▸ **Passage to read**

==*==

When he got to heaven, God greeted him, and the man said, “What happened? I had faith that you would rescue me! I believed that you could perform miracles and rescue me.” And God said, “I did come! I sent three boats, three teams of amazing people to help you.”
This other extreme of ideological self-sufficiency is what is called “spiritual bypass.” Spiritual bypass is the tendency to use our spiritual ideas or beliefs to sidestep addressing problems in our lives. Often, it looks like resigning yourself to the problem, accepting the situation as it is, because “God doesn’t give us more than we can handle,” or “everything happens for a reason.”
People use spiritual bypass to justify not seeing a therapist, not addressing issues in a marriage, not getting the medical help they need. Spiritual bypass is expecting problems to be solved in a very particular spiritual way. It is to say, “God’s got me” while refusing to see when God sends help your way over and over again through thoughtful, skilled, and compassionate people.
It’s a way of saying, “I pray all the time. I read the Bible every day. My faith in God is enough.”
But once again, ideological self-sufficiency is the opposite of faith.
Because God works through other people. God works through community. So faith is the profound trust that God will send us the people we need in our times of trouble. Faith is the profound trust that liberation and healing can only happen when we come together as the Body of Christ.
This is the reason we come to St. Luke’s. To build up our faith in God, which is to build up our trust in the Body of Christ, which is to know that none of us have to do it on our own. When you’re struggling and you ask for help, you are giving someone else the opportunity to step into their gifts and their compassion. When you share your gifts and compassion with someone who may be struggling, you are giving them the opportunity to learn that they don’t have to do anything to earn God’s love.
We practice this when we share our joys and troubles with the gathered Body during Community Prayers. We practice this when we sign up to deliver a meal on a meal train, AND when we share that we ourselves could use a few meals during a particular rough patch. We practice this either when we say no to participating in a particular ministry, because we know we just don’t have the time to give it right now, and when we joyfully say yes when we do.
We practice this when we stretch to give of our financial resources to this church, knowing that some can give more than others, but that when we all give together, all of our needs will be met.
That is what faith looks like. That’s what the Body of Christ means. That’s who St. Luke’s is. That’s who WE are. Amen.

==*==

▸ **Records shown**
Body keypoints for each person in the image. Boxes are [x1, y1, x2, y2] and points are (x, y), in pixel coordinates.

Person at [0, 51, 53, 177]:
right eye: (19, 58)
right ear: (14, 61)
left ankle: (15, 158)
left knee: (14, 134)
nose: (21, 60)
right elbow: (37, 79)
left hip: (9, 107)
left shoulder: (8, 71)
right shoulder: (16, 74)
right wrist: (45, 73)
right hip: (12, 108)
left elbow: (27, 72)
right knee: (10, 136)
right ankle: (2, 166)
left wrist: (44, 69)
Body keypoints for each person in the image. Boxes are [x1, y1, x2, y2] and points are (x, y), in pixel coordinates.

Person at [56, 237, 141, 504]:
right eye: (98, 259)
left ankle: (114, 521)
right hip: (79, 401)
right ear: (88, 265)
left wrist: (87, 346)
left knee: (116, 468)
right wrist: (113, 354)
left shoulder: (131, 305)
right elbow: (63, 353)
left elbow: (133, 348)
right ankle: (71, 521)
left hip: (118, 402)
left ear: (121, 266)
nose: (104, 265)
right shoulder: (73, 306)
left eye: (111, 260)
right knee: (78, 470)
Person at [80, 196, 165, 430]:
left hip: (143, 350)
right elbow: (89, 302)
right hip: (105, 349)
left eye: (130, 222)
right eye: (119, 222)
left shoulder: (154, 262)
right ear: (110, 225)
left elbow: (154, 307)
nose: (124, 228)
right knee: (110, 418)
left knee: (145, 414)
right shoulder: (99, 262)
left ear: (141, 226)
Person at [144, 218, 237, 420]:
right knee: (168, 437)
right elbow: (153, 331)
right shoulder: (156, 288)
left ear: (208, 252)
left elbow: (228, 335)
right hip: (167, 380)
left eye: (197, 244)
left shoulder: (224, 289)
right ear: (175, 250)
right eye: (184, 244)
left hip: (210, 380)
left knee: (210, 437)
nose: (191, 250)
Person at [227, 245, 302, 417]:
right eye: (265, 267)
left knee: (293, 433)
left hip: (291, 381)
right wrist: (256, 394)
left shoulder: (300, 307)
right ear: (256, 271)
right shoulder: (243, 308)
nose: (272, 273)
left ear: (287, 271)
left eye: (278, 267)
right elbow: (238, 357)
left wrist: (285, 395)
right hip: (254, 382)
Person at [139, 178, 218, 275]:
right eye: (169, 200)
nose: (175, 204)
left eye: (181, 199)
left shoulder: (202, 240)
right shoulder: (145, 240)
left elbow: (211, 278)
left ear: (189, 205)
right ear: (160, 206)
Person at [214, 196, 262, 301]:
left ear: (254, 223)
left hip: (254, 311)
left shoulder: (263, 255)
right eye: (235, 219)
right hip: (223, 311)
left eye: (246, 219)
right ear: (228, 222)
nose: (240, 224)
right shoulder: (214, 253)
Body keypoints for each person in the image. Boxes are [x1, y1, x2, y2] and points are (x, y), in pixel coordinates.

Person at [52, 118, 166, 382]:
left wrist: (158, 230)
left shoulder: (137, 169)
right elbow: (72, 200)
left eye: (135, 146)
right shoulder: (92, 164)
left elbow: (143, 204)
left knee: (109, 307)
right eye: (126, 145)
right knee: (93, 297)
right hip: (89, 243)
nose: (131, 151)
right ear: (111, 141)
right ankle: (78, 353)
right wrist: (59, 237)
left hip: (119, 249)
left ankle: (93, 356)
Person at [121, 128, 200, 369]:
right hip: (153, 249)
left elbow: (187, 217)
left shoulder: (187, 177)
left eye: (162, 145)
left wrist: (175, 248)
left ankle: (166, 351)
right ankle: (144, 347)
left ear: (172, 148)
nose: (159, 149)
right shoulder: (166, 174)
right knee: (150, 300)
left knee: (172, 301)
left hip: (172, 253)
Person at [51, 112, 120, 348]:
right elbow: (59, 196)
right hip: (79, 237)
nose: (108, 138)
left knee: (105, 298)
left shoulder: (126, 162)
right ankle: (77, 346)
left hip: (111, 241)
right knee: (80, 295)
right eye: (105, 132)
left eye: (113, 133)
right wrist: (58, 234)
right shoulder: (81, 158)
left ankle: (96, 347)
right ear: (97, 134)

==*==

▸ **Required action 1**
According to the sermon, what is "spiritual bypass"?
▸ **Required action 2**
Reproduce, word for word, the portion of the sermon starting at "People use spiritual" and ending at "Body of Christ.".

▸ **Expected answer 1**
Spiritual bypass is the tendency to use our spiritual ideas or beliefs to sidestep addressing problems in our lives.

▸ **Expected answer 2**
People use spiritual bypass to justify not seeing a therapist, not addressing issues in a marriage, not getting the medical help they need. Spiritual bypass is expecting problems to be solved in a very particular spiritual way. It is to say, “God’s got me” while refusing to see when God sends help your way over and over again through thoughtful, skilled, and compassionate people.
It’s a way of saying, “I pray all the time. I read the Bible every day. My faith in God is enough.”
But once again, ideological self-sufficiency is the opposite of faith.
Because God works through other people. God works through community. So faith is the profound trust that God will send us the people we need in our times of trouble. Faith is the profound trust that liberation and healing can only happen when we come together as the Body of Christ.